CÓMO HACERLO: Reproduce literalmente el texto «El Reino» completo, sin cambiar nada.

TEXTO PROPORCIONADO:

——

El Reino

El otro día, cuando terminaba la excepcional obra (iba a escribir novela, pero no lo es, o no sólo) de Emmanuele Carrère, El Reino, en el Metro, descubrí que justo a mi lado una mujer leía la Biblia. Y me pareció una escena peculiar. Porque la obra con la que yo gozaba, con la que ya sufría, como se sufre cuando se van acabando las páginas de un libro con el que se ha disfrutado, al que da pena dejar atrás, trata precisamente de la fe, del catolicismo, de la difusión de esta religión, en definitiva, de ese libro que la mujer de mi derecha leía con fruición. Y precisamente El Reino parte de la pregunta que muchos nos planteamos hoy sobre por qué 2.000 años después las enseñanzas de Jesús siguen presentes en tantas personas, siguen calando en tanta gente, rigen tantas vidas, son importantes para gente inteligente. De ese punto arranca la portentosa obra de Carrère, que puede describirse con muchos adjetivos, pero tal vez ninguno más apropiado que honesto. Es de una desgarradora honestidad. Es una obra erudita, brillante, ágil, extraordinaria pero, sobre todo, inteligente y honesta.

——

REGISTROS EXTRAÍDOS:
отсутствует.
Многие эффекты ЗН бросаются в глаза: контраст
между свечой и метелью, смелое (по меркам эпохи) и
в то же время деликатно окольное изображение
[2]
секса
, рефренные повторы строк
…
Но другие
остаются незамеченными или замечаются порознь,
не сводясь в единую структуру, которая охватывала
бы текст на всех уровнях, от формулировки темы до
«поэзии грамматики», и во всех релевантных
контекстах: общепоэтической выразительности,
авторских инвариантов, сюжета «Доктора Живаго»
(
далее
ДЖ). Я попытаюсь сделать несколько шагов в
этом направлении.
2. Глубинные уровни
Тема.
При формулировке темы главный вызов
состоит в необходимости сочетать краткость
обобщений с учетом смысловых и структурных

——

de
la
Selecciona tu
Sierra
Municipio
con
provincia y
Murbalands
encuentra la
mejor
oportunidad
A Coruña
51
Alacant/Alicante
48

——

RESULTADO:
El Reino

El otro día, cuando terminaba la excepcional obra (iba a escribir novela, pero no lo es, o no sólo) de Emmanuele Carrère, El Reino, en el Metro, descubrí que justo a mi lado una mujer leía la Biblia. Y me pareció una escena peculiar. Porque la obra con la que yo gozaba, con la que ya sufría, como se sufre cuando se van acabando las páginas de un libro con el que se ha disfrutado, al que da pena dejar atrás, trata precisamente de la fe, del catolicismo, de la difusión de esta religión, en definitiva, de ese libro que la mujer de mi derecha leía con fruición. Y precisamente El Reino parte de la pregunta que muchos nos planteamos hoy sobre por qué 2.000 años después las enseñanzas de Jesús siguen presentes en tantas personas, siguen calando en tanta gente, rigen tantas vidas, son importantes para gente inteligente. De ese punto arranca la portentosa obra de Carrère, que puede describirse con muchos adjetivos, pero tal vez ninguno más apropiado que honesto. Es de una desgarradora honestidad. Es una obra erudita, brillante, ágil, extraordinaria pero, sobre todo, inteligente y honesta.